On January 27, the Greenville County, South Carolina, Republican Party filed its opening brief in the Fourth Circuit. The case is Greenville County Republican Party v Way, 13-2170. The issue is whether the county Republican Party may prevent non-Republicans from voting in its primaries, especially its municipal primaries.

In South Carolina, in cities with partisan city elections, political parties still pay for their own primaries. The party rents the polling places, hires individuals to adminster the election during the hours the polls are open, and pays individuals to count the votes. The party argues vociferously that, therefore, it has a right to limit voters in its primaries to party members. The brief presents evidence that officers of the Democratic Party, and even two state Democratic legislators, have voted in recent Republican primaries. The brief also presents evidence that tens of thousands of voters who voted in the 2008 Democratic presidential primary then voted in the following Republican county and city primaries.

The brief also argues that the state law making it very difficult for the county party to switch to nominating by convention is too restrictive. The state law says that if a state party, or a county party, wants to nominate by convention instead of primary, the resolution authorizing such a change must be approved by 75% of all the delegates to the party convention, whether they are present in the room or not.

Finally, the brief argues that a county political party does have standing to challenge the various election laws governing open primaries, because it is county parties, and also city parties, who administer the primaries for county and city office. The U.S. District Court had dismissed the lawsuit because it felt only a state party has standing to challenge the laws. Originally the state Republican Party had been a co-plaintiff, but during the course of the litigation in U.S. District Court, the state party dropped out of the lawsuit, after a new state chair replaced the former state chair.

4 Responses

  1. Jim Riley

    So a party in a county that doesn’t contain a city with partisan elections wouldn’t have standing?

    And the county party want a federal judge to dictate the rules for nominating by convention? What would John C Calhoun say?

    South Carolina should take advantage of the interregnum of Section 5 and update its election laws.

    • In Eu v San Francisco County Central Committee, various county organizations of the Democratic and Republican Party in California had standing to challenge state laws that dictated to state parties that they had to rotate the chair between the north and the south, and other restrictions on party autonomy. The state Democratic and Republican Parties were not plaintiffs.

      • Jim Riley

        The SCOTUS decision in ‘Eu v San Francisco County Central Committee’ did not address the issue of standing, but the 9th Circuit opinion in the case did.

        The county central committees were also affected by the restrictions. In particular, county parties would be more interested in making endorsements in local non-partisan races.
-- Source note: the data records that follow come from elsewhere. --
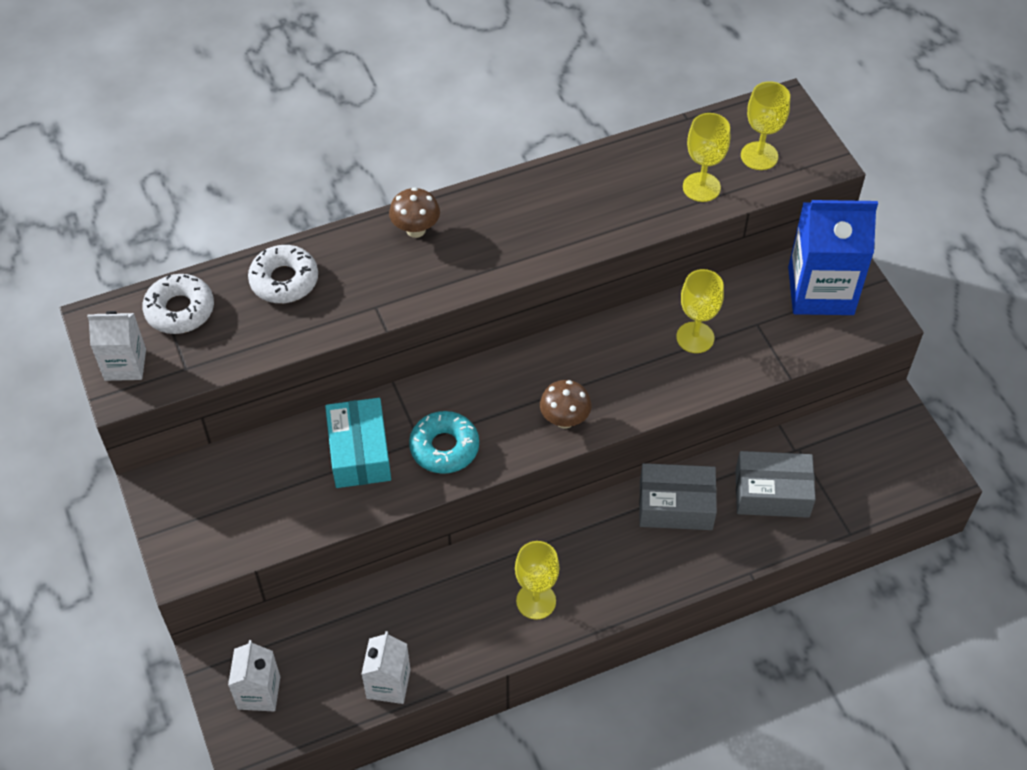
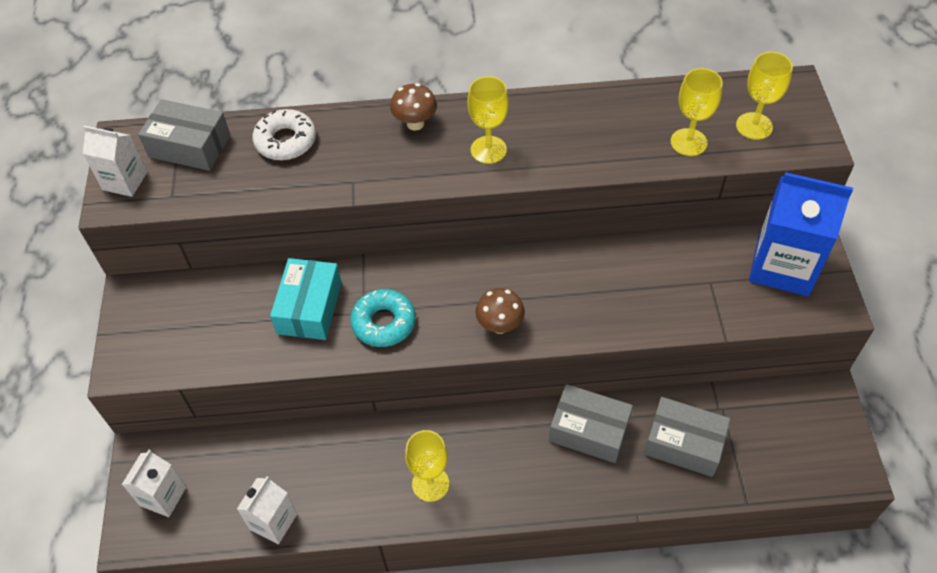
camera: 20 degrees right, 0 degrees up
(180, 310) = (189, 146): white donut -> grey box
(695, 337) = (647, 280): yellow goblet -> yellow goblet (488, 150)

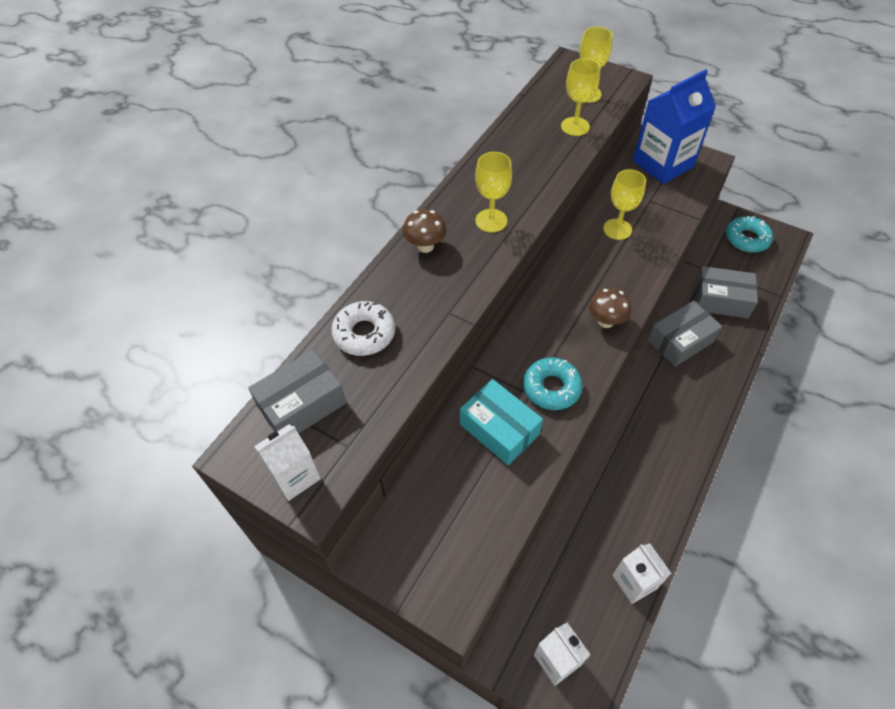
camera: 55 degrees left, 0 degrees up
(430, 484) = (665, 455): yellow goblet -> yellow goblet (617, 229)
(684, 443) = (721, 300): grey box -> grey box turned 45 degrees clockwise
(809, 429) = (746, 239): none -> turquoise donut

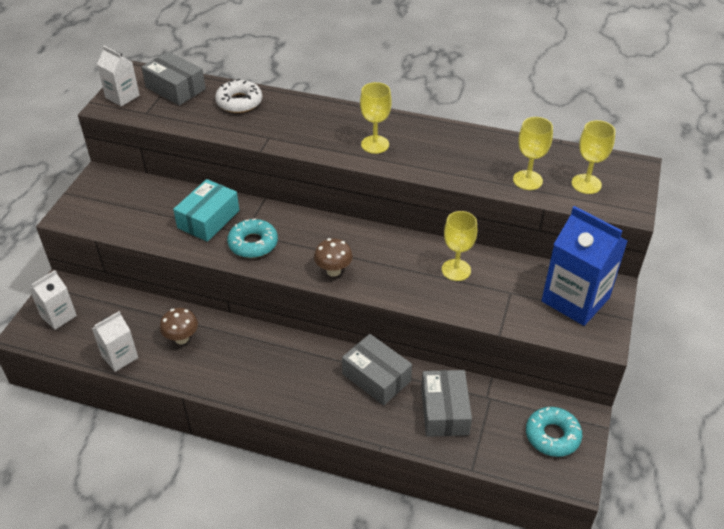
camera: 75 degrees right, 10 degrees down
(425, 246) = (333, 115): brown mushroom -> brown mushroom (182, 338)

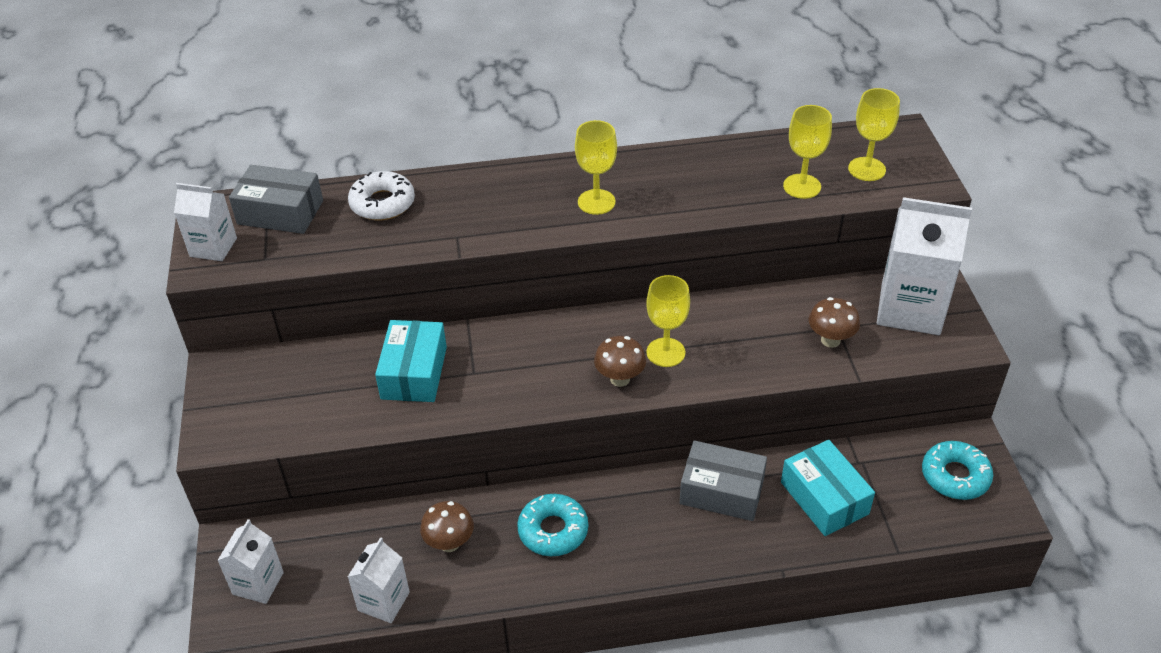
camera: 25 degrees left, 0 degrees up
(253, 244) = (495, 383): turquoise donut -> turquoise donut (553, 530)
(444, 411) = (824, 498): grey box -> turquoise box
(456, 270) = (760, 324): yellow goblet -> yellow goblet (665, 352)
(498, 299) = (830, 340): none -> brown mushroom
(575, 299) = (910, 309): blue carton -> white carton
        California had claimed that it was party rules set by the state parties that were restricting the county parties. The court rejected that argument, noting that the state party was enforcing dictates in California law. And besides the court noted one of the plaintiffs was a state central committee (which you are no doubt aware based on your wording of your last sentence).

        California’s laws with respect to party governance are particularly egregious because they are specific to each party. The legislature’s reaction to ‘Eu’ should have been to rip out Division 7, and put in place sensible requirements for party governance.
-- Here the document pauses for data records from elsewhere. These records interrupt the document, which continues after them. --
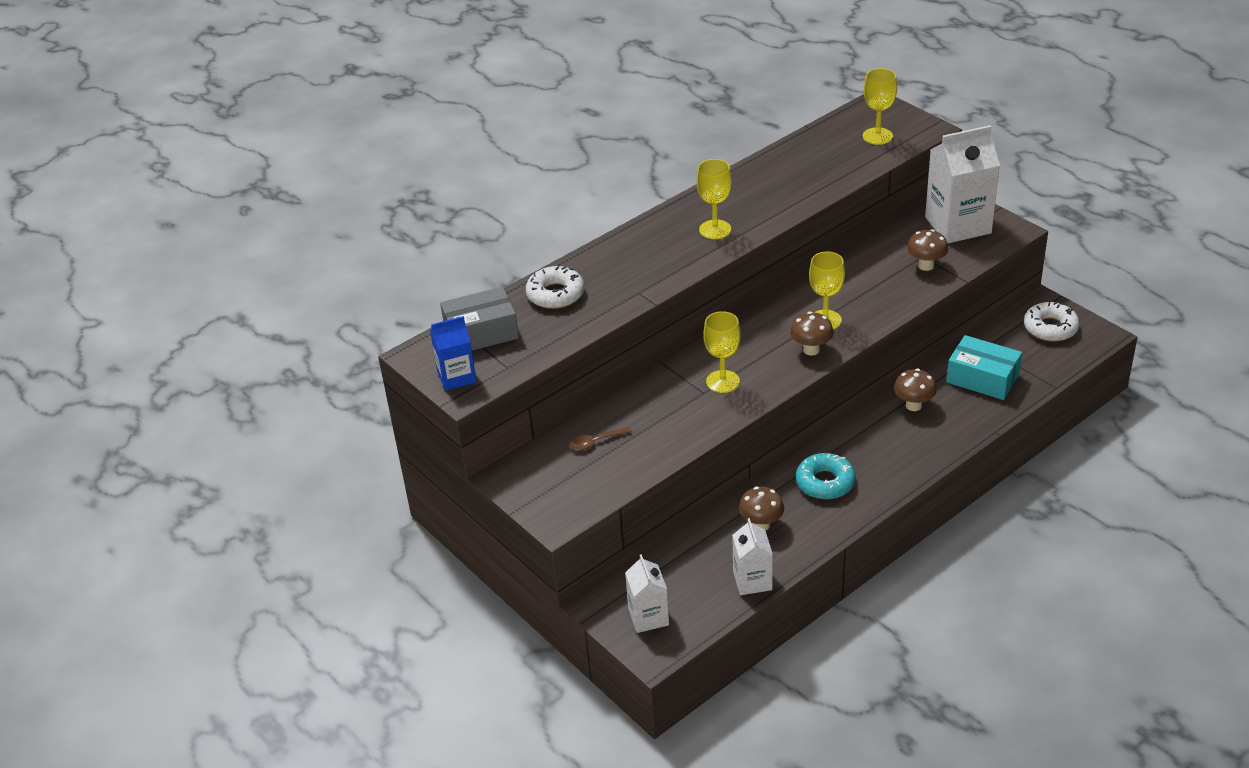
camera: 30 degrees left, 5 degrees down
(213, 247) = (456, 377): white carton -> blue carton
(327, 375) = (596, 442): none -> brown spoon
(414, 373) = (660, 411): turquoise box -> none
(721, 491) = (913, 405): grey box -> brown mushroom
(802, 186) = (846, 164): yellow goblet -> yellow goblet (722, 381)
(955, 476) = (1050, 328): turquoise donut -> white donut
        The appeals court noted the State’s interest is in orderly elections, not orderly parties. The law being challenge in South Carolina is one regulating elections, not internal party governance.

        The fundamental cause of the entanglement of political parties and state governments is partisan primaries. Do you not agree?

        The solution is to get rid of partisan primaries. Why don’t you agree.

  2. Demo Rep

    P.R. and nonpartisan App.V.

    NO primaries by robot party hack regimes.